Penyidik pun berulang kali mengirimkan surat panggilan pemeriksaan kepada Hendry di Singapura. Akan tetapi, Hendry terus mangkir dengan alasan sedang menjalani pengobatan di RS Mount Elizabeth.
Kejaksaan kemudian meminta Direktorat Jenderal Imigrasi melakukan pencekalan dan pencabutan paspor terhadap Hendry yang berlaku enam bulan, sejak 28 Maret 2024. Sesuai peraturan, paspor Hendry berarti tak berlaku dan tak bisa diperpanjang mulai 27 November mendatang.
"Yang bersangkutan paspornya berakhir pada tanggal 27 November 2024. Tak memungkinkan untuk diperpanjang, karena penyidik sudah melayangkan surat ke Kedubes Singapura melalui Ditjen Imigrasi untuk melakukan penarikan paspornya yang bersangkutan" ujar Qohar.
Beralasan tak kunjung datang, penyidik pun tetap melanjutkan pengusutan kasus korupsi Timah; termasuk tetap menetapkan Hendry Lie sebagai tersangka bersama adiknya, Fandy Lingga pada 15 April 2024.

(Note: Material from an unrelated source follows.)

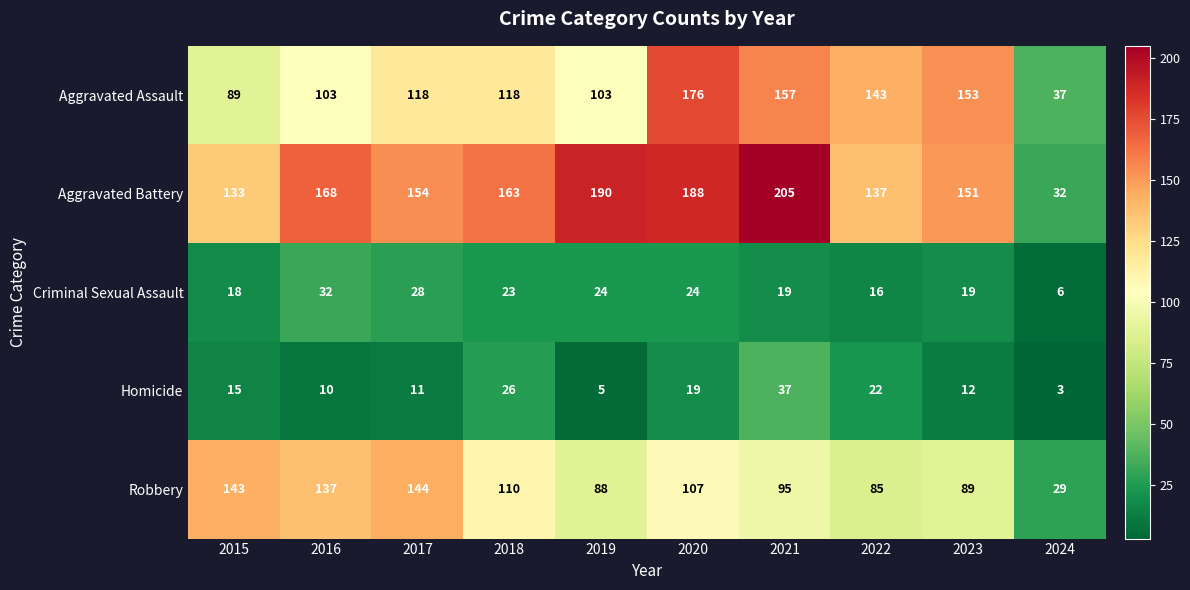

At which label is Robbery closest to 86?

2022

Meski demikian, selama periode pelarian tersebut, kejaksaan sama sekali tak mengeluarkan penetapan DPO atau buron terhadap Hendry Lie. Qohar berdalih, keberadaan Hendry di Singapura cukup jelar; hal ini merujuk pada alamat dan seluruh identitas lainnya. Korps Adhyaksa pun mengklaim tak perlu mengeluarkan status DPO.
"Penyidik selalu monitor [Hendry di Singapura], kemudian ada perwakilan atase kejaksaan yang ada di Singapura, juga ada tim siri dari intelijen yang selalu mengikuti dan memantau pergerakan yang bersangkutan," ujar dia.
Menurut Qohar, penangkapan terhadap Hendry dilakukan karena ada indikasi upaya kembali secara diam-diam ke Indonesia. Hendry diduga kembali mencoba menghindari pennyidik saat harus kembali pulang.
"Secara diam-diam, dengan harapan, dengan maksudnya menghindari petugas," kata dia.
Penangkapan di Bandara Soekarno Hatta dilakukan atas kerjasama Direktorat Penyidikan pada Jampidsus dengan jajaran inteljen pada Jamintel, serta Atase Kejasaan Republik Indonesia di Singapura. Hendry Lie mendarat di Terminal 2F.